Seis meses de fisioterapia intensiva se passaram até que Marcos pudesse suportar o peso do mundo fora do hospital.
A tarde de outono caía dourada sobre o cemitério de colinas na zona sul de São Paulo. O vento soprava suave, agitando as folhas das árvores e o lenço que Marcos agora usava para cobrir as marcas da cirurgia em sua nuca. Sentado em sua própria cadeira de rodas de titânio, ele parou diante da lápide de mármore claro.
As inscrições gravadas na pedra traziam o nome que ele perseguira por trinta anos no escuro: LAURA REIS SOUZA.
Os olhos de Marcos se encheram de lágrimas que escorreram livres, limpando a poeira de seu rosto cansado. Suas mãos, ainda trêmulas e sem a força de outrora, pousaram sobre o mármore frio. Ele respirou fundo e, forçando as cordas vocais em um esforço supremo, deixou que sua voz real — rouca e falha — quebrasse o silêncio do plano físico:
— Eu... finalmente entendi... o significado do relógio, Laura — ele sussurrou, cada sílaba exigindo uma tonelada de vontade. — Me desculpe por não ter comparecido ao seu funeral. Eu me sinto tão culpado por ter abandonado o seu corpo naquela maca para caçar uma promessa falsa de eternidade... Você não deveria ter me deixado a chave mestra no código. Mas obrigado. Obrigado por me lembrar de que o presente é tudo o que nós temos. Você foi a melhor parte do meu tempo.

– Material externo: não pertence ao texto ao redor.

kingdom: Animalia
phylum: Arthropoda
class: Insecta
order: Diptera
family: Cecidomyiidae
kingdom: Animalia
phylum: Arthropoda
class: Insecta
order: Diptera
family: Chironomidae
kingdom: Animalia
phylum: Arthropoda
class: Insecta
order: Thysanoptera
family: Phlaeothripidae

O som metálico de rodas no cascalho anunciou uma aproximação. Kevin parou sua cadeira logo ao lado de Marcos, observando a lápide com o mesmo respeito silencioso.
— Olha só para nós — Kevin quebrou a solenidade com um meio sorriso melancólico. — Parece que eu não sou mais o único aleijado da equipe, afinal.

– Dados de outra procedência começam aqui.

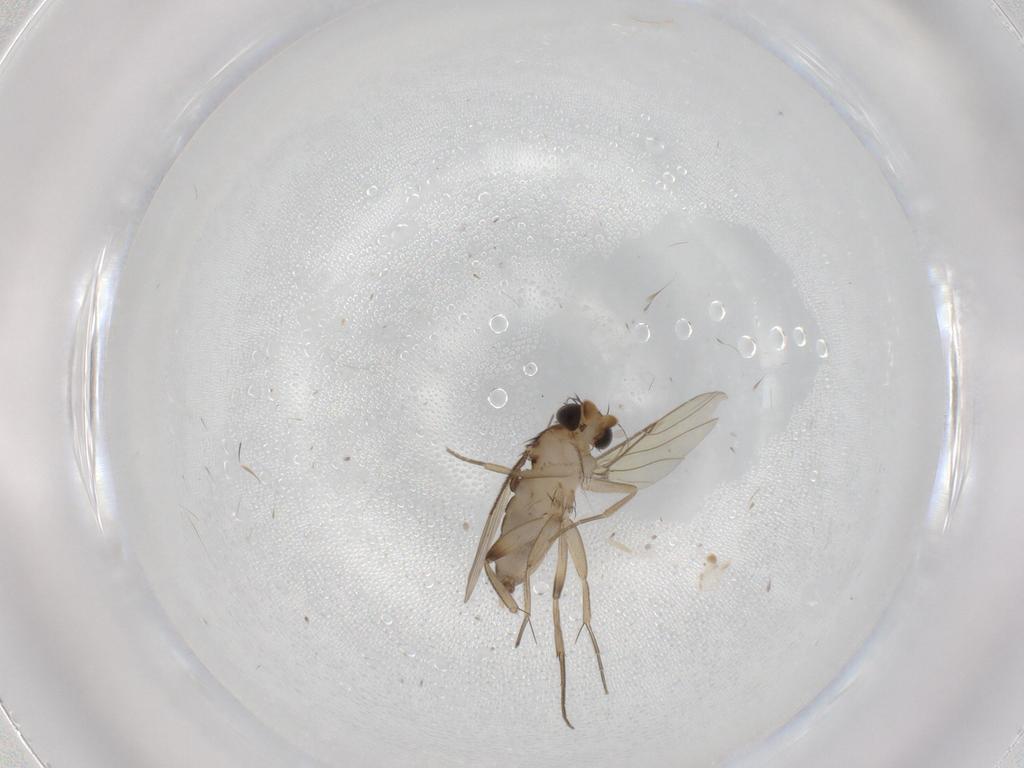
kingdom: Animalia
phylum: Arthropoda
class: Insecta
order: Diptera
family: Phoridae
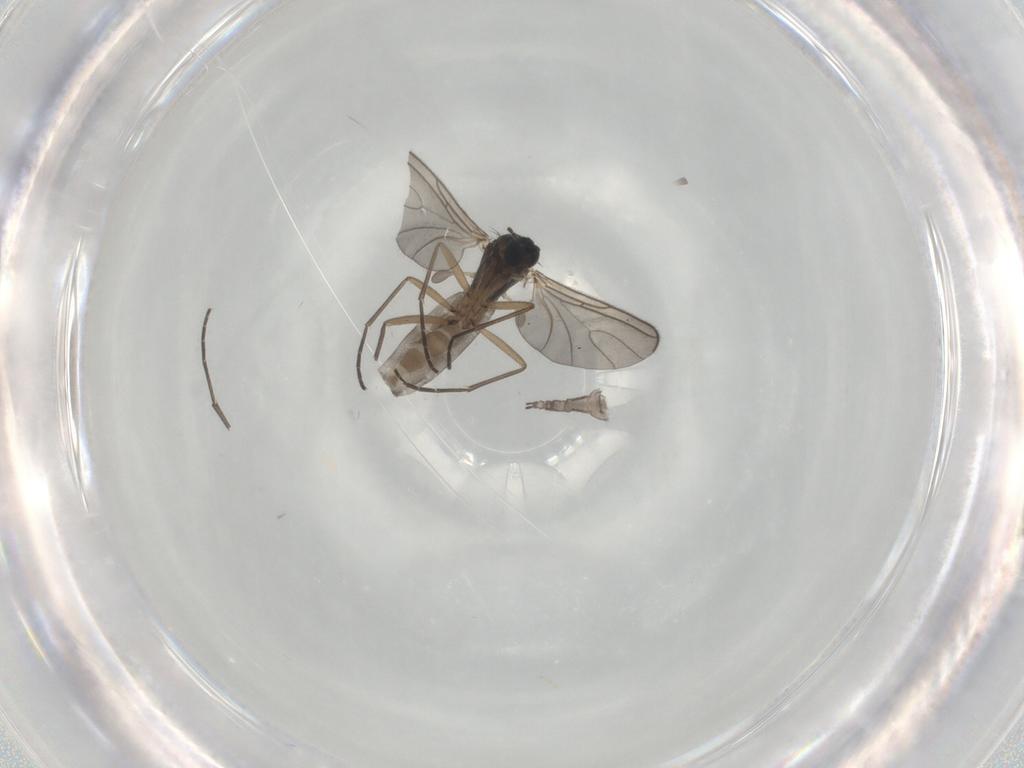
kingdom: Animalia
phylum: Arthropoda
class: Insecta
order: Diptera
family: Sciaridae
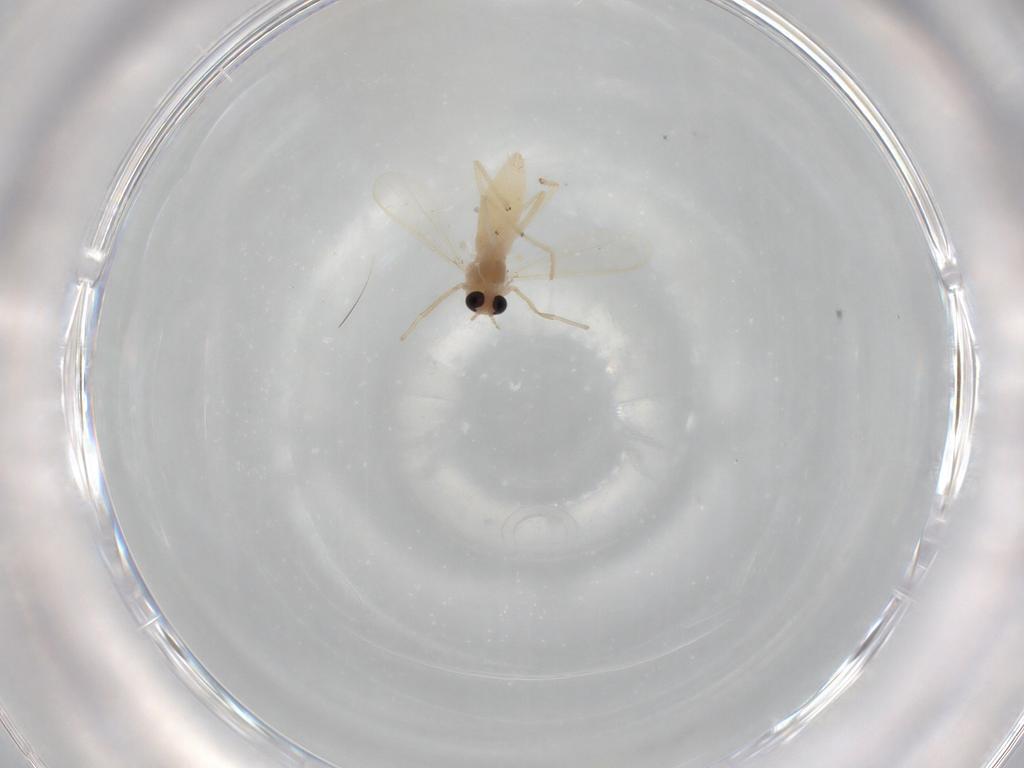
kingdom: Animalia
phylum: Arthropoda
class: Insecta
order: Diptera
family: Chironomidae
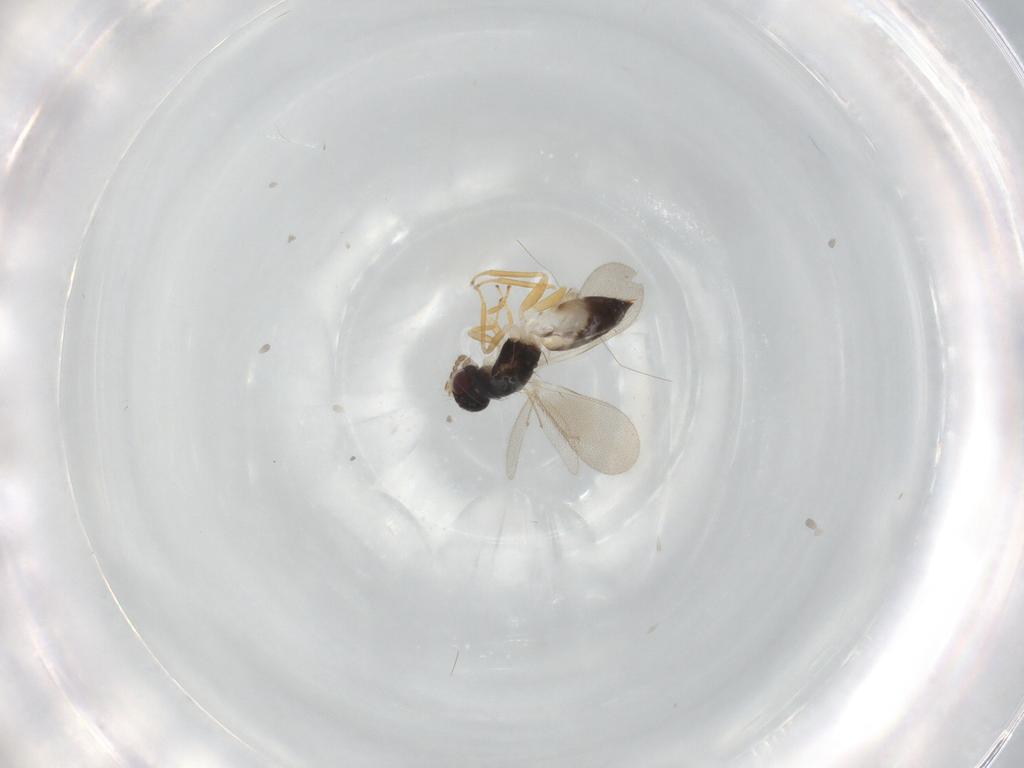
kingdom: Animalia
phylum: Arthropoda
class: Insecta
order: Hymenoptera
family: Eulophidae
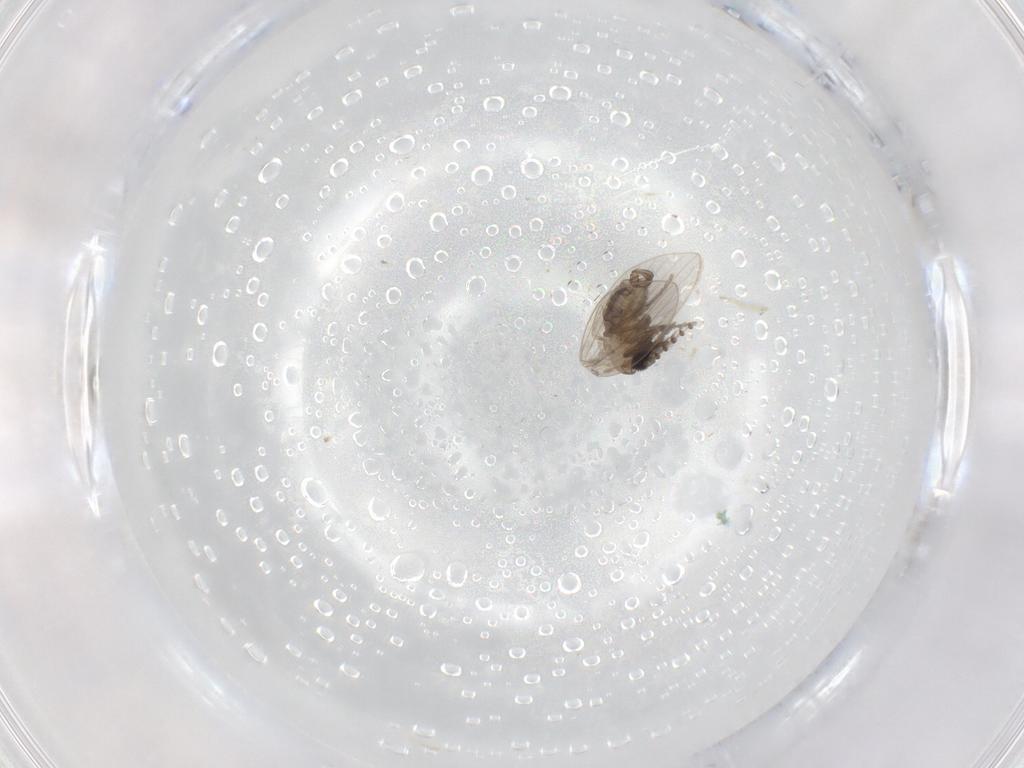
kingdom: Animalia
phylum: Arthropoda
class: Insecta
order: Diptera
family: Psychodidae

Marcos soltou uma risada fraca, um som rústico que há muito não habitava sua garganta. Ele manteve os olhos fixos no nome de Laura por alguns segundos antes de formular a pergunta que guardara desde o confronto na praça virtual:
— Você... também a amava, não é?
— Ame na ausência, pois é nela que descobrimos o verdadeiro significado de amar. — Disse Kevin, com um sorriso.
— O quê?
Kevin desviou o olhar para o horizonte da cidade, onde os prédios reais de São Paulo erguiam-se sob um céu de verdade, sem binários, sem manipulações. Ele respirou fundo, deixando que o vento levasse as cinzas daquele antigo segredo.
— Que diferença isso faz agora, Marcos? — Kevin respondeu, a voz mansa. — O tempo dela acabou. O nosso ainda está correndo. Escuta... o que você acha de tomarmos uma cerveja? Como nos velhos tempos?

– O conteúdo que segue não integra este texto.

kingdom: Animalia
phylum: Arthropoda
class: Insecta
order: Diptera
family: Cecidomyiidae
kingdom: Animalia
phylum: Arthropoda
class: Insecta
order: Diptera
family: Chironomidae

Marcos olhou para as próprias mãos calejadas sobre as rodas da cadeira. O tique-taque em sua cabeça silenciara por completo. O silêncio do mundo real era reconfortante.
— Tudo bem... — Marcos respondeu, sentindo o peito leve pela primeira vez em três décadas. — Mas eu pago... desta vez.
— Finalmente, não é? — Kevin soltou uma risada genuína, girando sua cadeira em direção à saída do cemitério. — Trinta anos de atraso na conta.
Os dois amigos começaram a descer a colina de cascalho, as cadeiras de rodas avançando lado a lado, o som do metal contra a pedra ditando o ritmo de seus novos passos. Marcos finalmente compreendera o propósito do luto: ele não existia para nos prender ao passado, mas para nos lembrar do valor exato de cada segundo que nos resta. Amar não dependia da presença física, nem da imortalidade de um servidor de dados. Tratava-se de aceitar a finitude, aceitar a saudade e, mesmo assim, ter a coragem de girar os ponteiros em direção ao amanhã.